Pilgrims sought out St Olav sure that he, recognised by the Church as a friend of Christ and a witness to death’s defeat, could effect for them illumination in the name of Jesus at every level. Many prayers were heard. As Sigvat Tordarson sang in Erfidrápa, a poem composed about 1040, ten years after Olav’s death: ‘The king is now with God; many a blind man come to him goes briskly away from the royal tomb, eyesight restored to him.’

Not only the physically blind turned up. Others, like Kristin Lavransdatter, sought a remedy for soul-darkness: they would atone for some unkind deed; they hoped for reconciliation after doing wrong. It is far from banal that places should exist where women and men might come without shame, though conscious of having comprised their dignity, to confess, ‘I am not, like the trolls, sufficient unto myself; I am wounded, imperfect’, in order, then, to be concretely helped to repair inward and outward damage, and to get courage required to set out afresh.

For hundreds of years Nidaros was a place where such things happened.
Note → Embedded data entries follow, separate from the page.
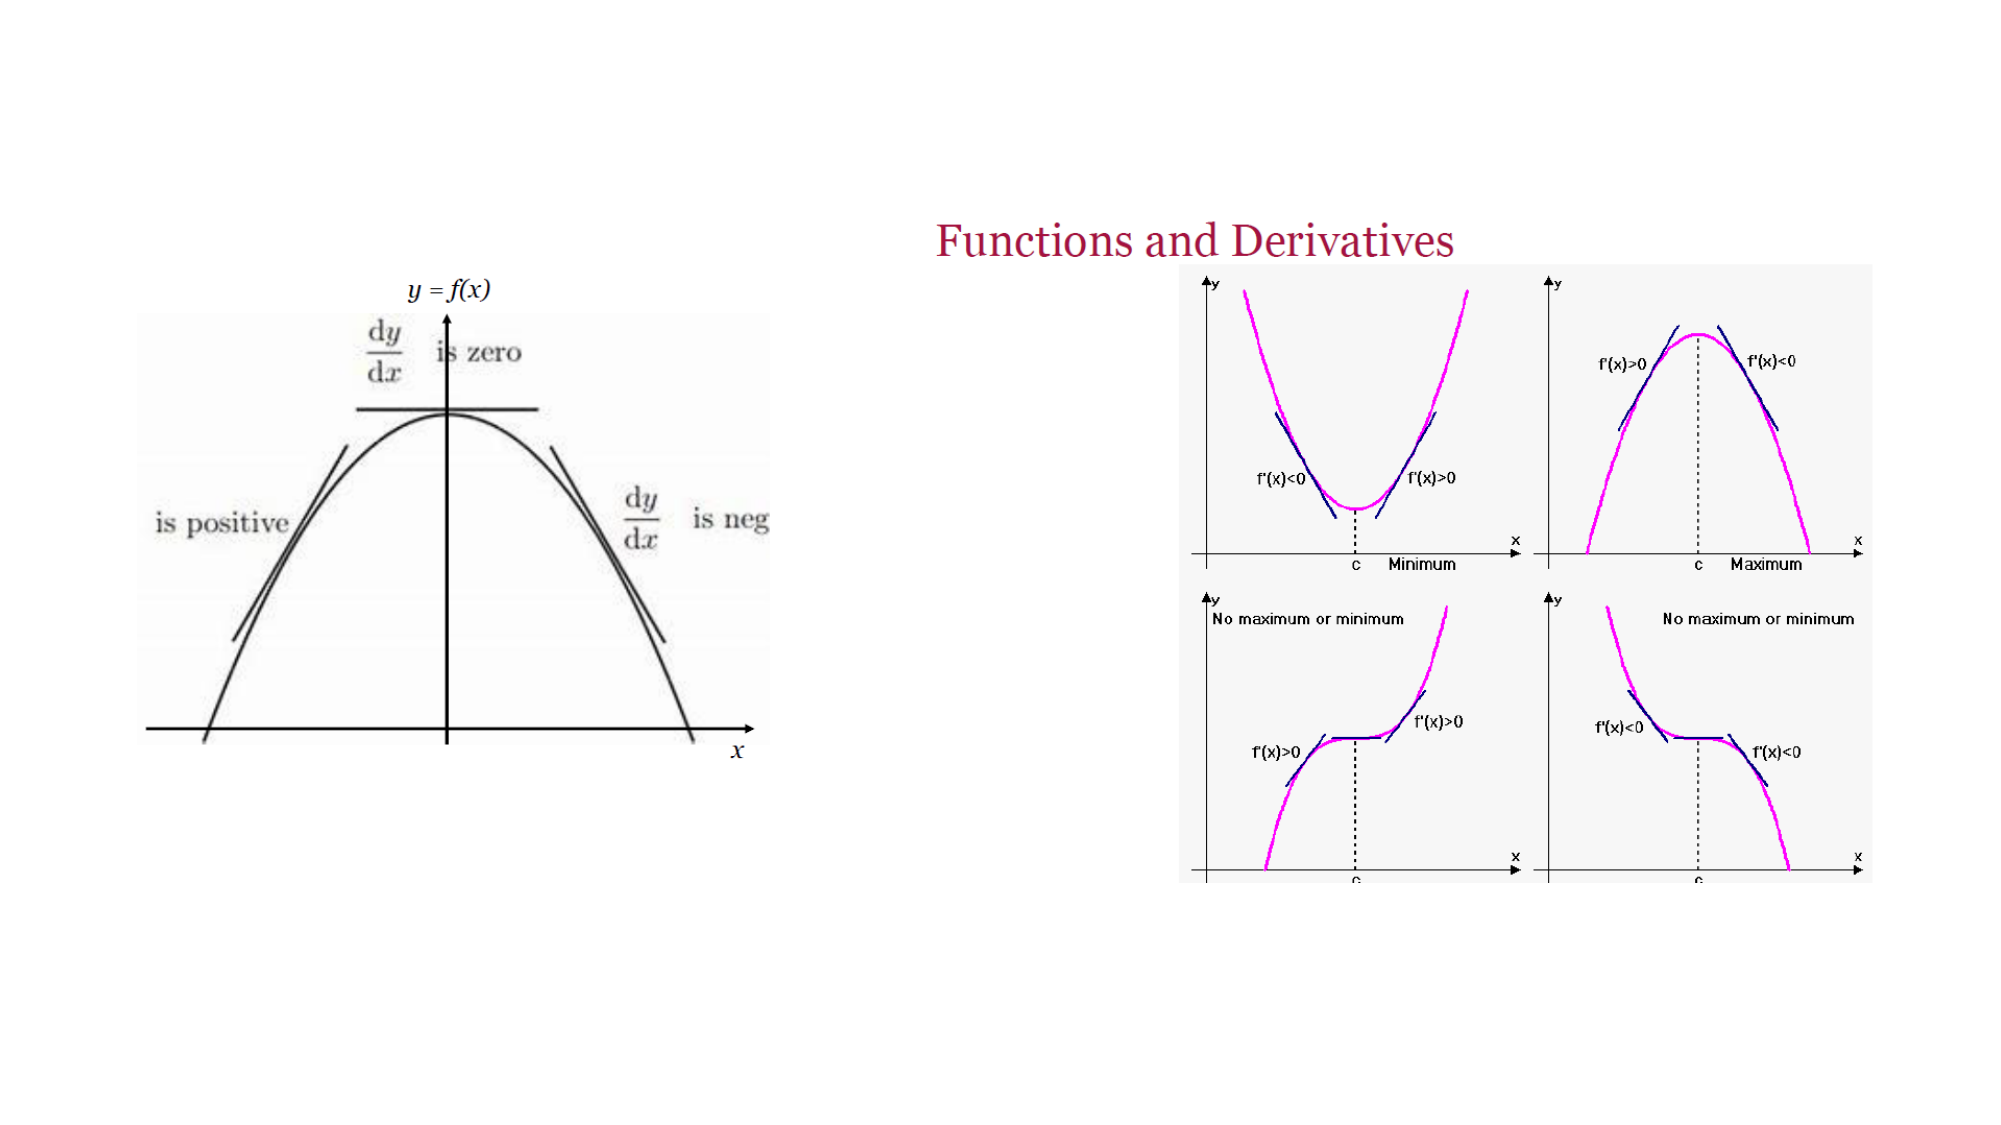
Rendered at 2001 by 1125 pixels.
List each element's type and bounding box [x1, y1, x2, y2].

picture [137, 237, 777, 779]
picture [913, 209, 1909, 883]
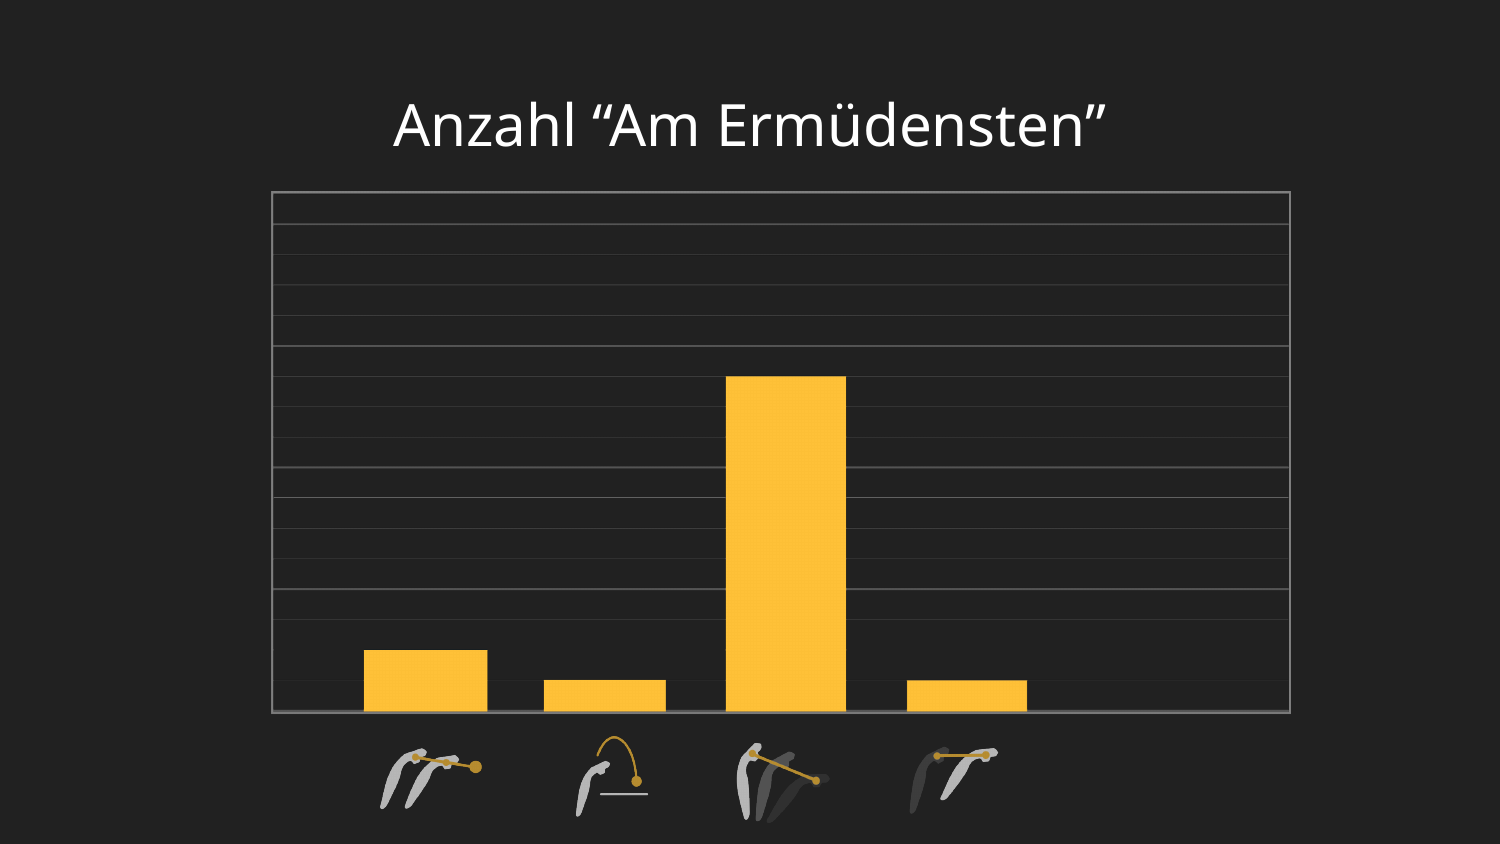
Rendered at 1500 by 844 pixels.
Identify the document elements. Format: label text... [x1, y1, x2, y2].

title Anzahl “Am Ermüdensten” [51, 72, 1449, 167]
picture [260, 191, 1341, 823]
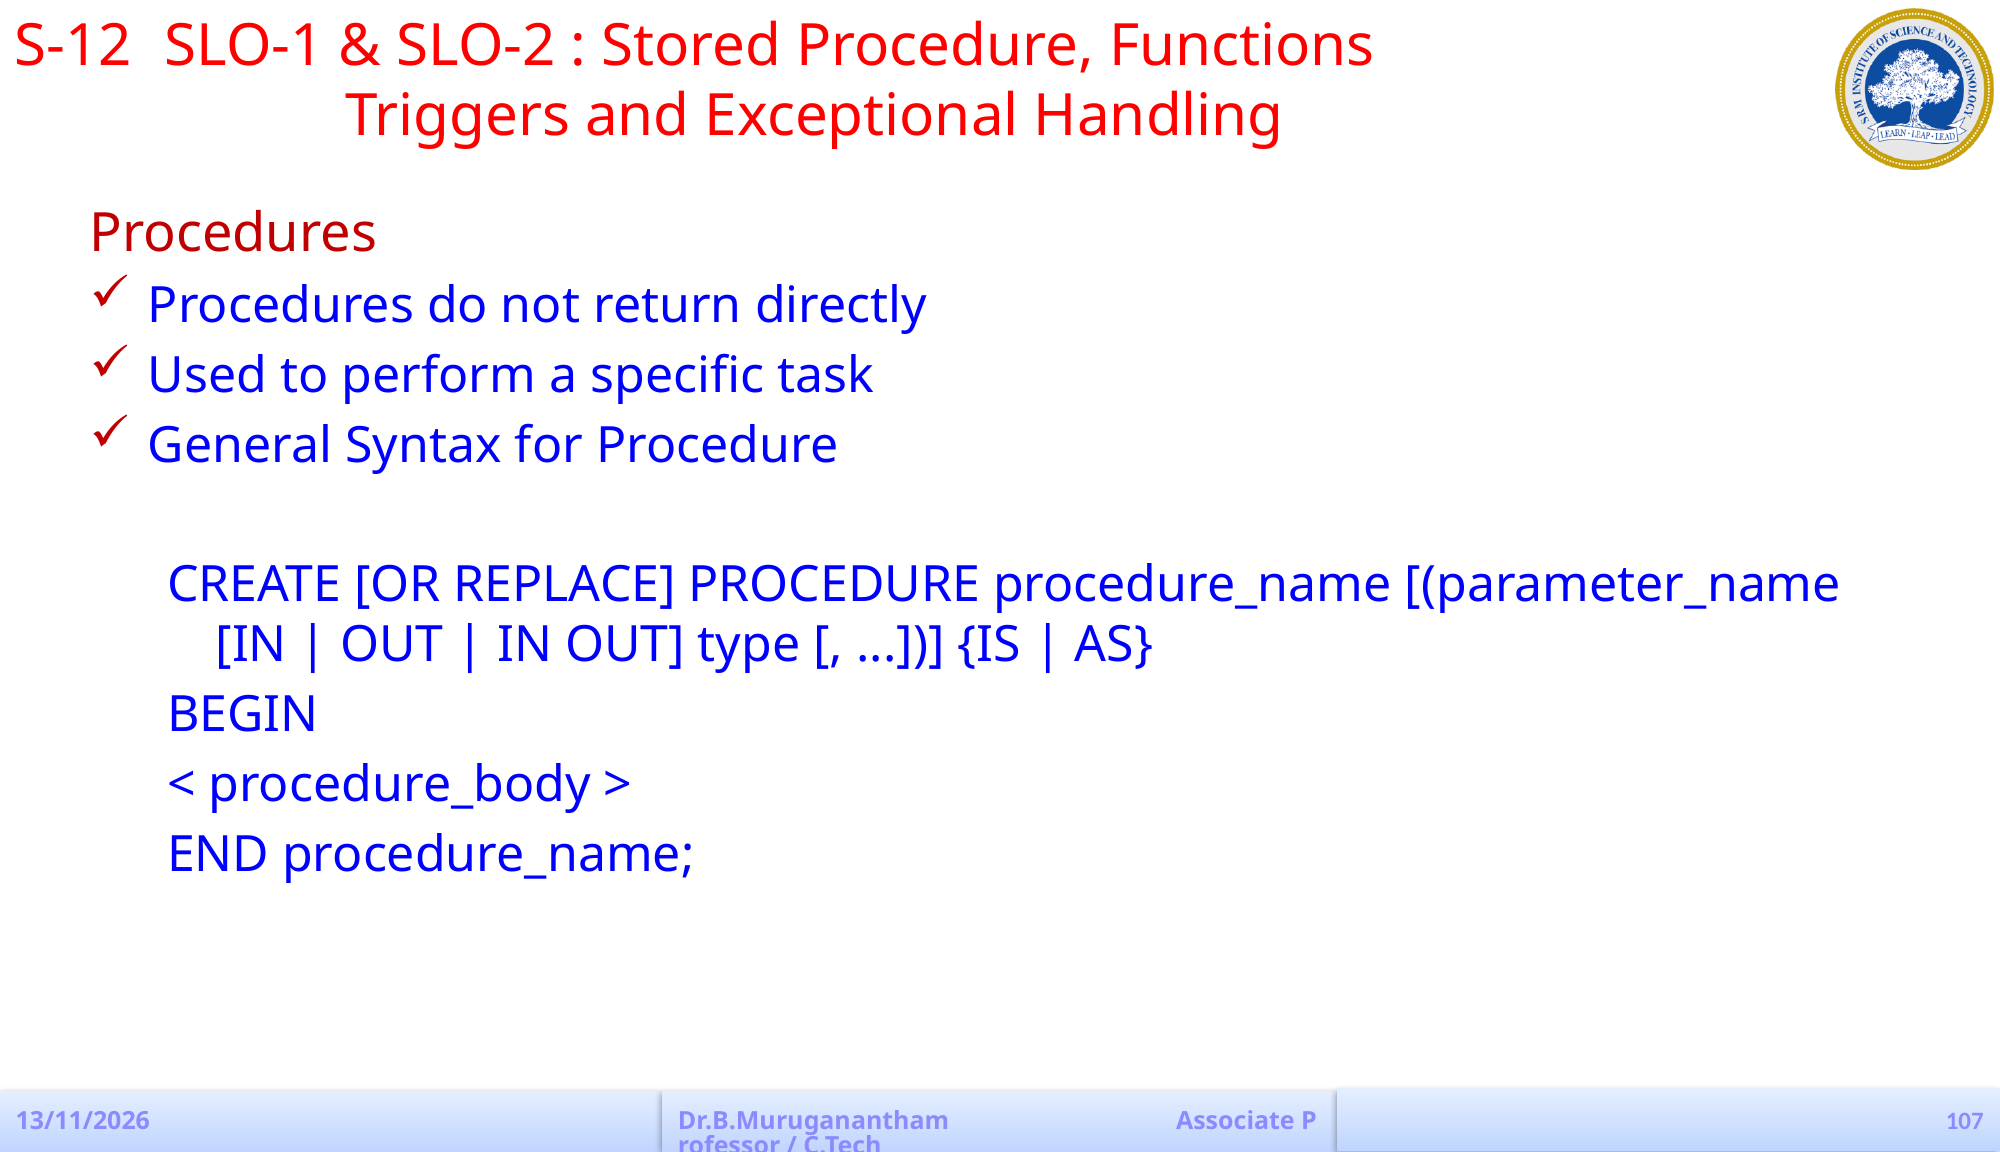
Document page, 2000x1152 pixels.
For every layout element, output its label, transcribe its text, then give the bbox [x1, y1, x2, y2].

picture [1835, 8, 1994, 170]
slide_number 107 [1337, 1088, 2000, 1151]
list Procedures Procedures do not return directly Used to perform a specific task General Syntax for Procedure CREATE [OR REPLACE] PROCEDURE procedure_name [(parameter_name [IN | OUT | IN OUT] type [, ...])] {IS | AS} BEGIN < procedure_body > END procedure_name; [74, 189, 1863, 1004]
text_box S-12 SLO-1 & SLO-2 : Stored Procedure, Functions Triggers and Exceptional Handling [0, 0, 1867, 155]
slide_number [0, 1091, 662, 1152]
footer Dr.B.Muruganantham Associate Professor / C.Tech [662, 1091, 1338, 1152]
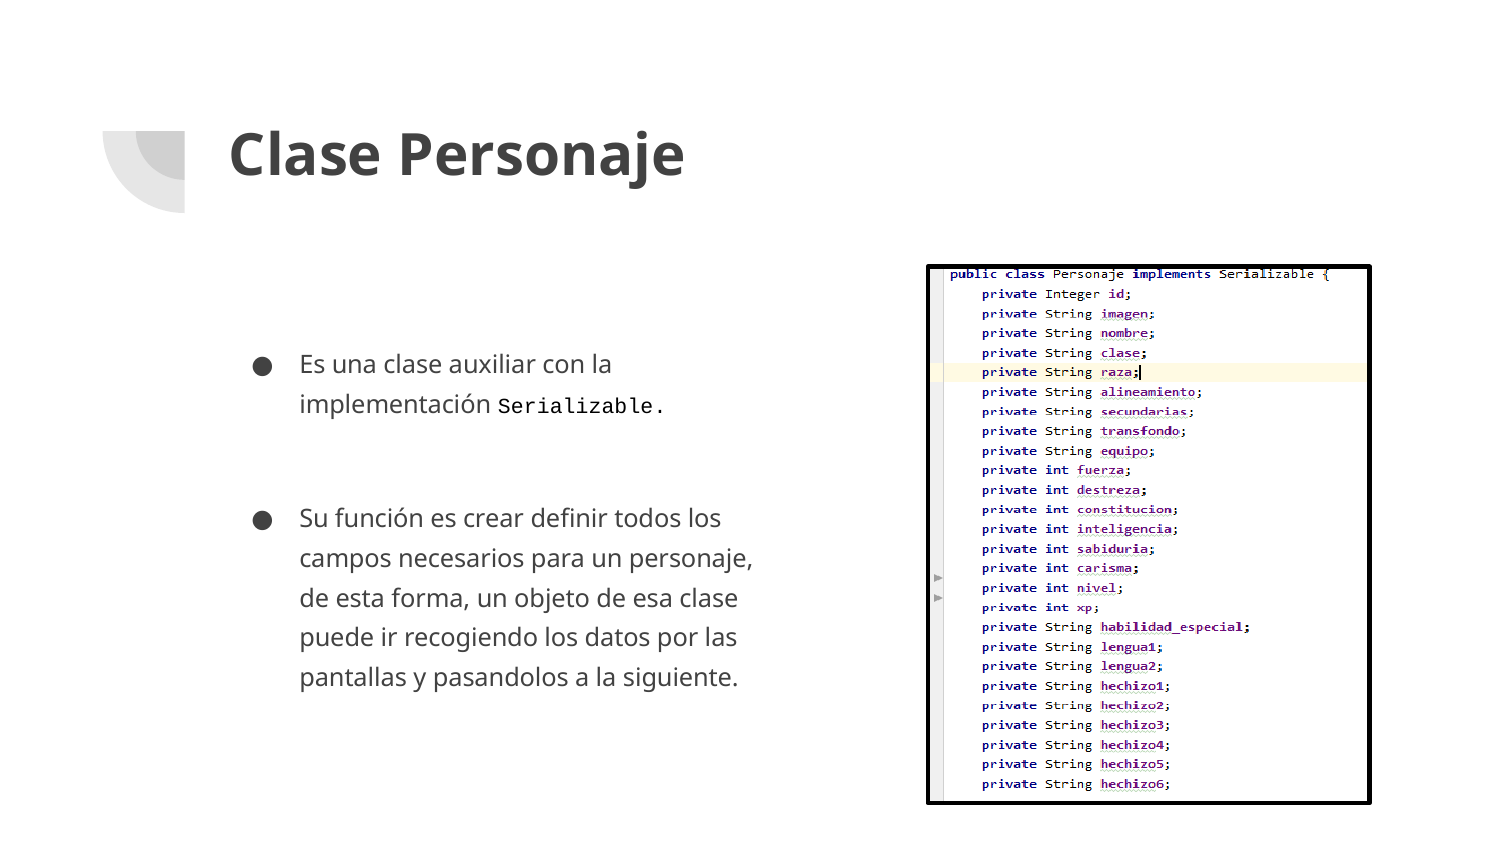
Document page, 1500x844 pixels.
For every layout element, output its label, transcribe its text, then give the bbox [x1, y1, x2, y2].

We now ascertain that the wave of pilgrims is rising again. It says something about awareness of fragility in our precarious world — also, I’d say, about a growing recognition that God might not, after all, be a fairytale, but supremely real. There is to this day a ray of dawn to be found in Nidaros, and the rush of the Sea.

In a late poem Tolkien wrote: ‘I sat on the ruined margin of the deep-voiced echoing sea/Whose roaring foaming music crashed in endless cadency’. He called the call he heard an ‘unfathomed breath’, sure that he would hear it ’till my death’, and even beyond.

Such luminous music resounded here in this place a thousand years ago. Listening people heard it, perceived it as a call, and followed. Some still do.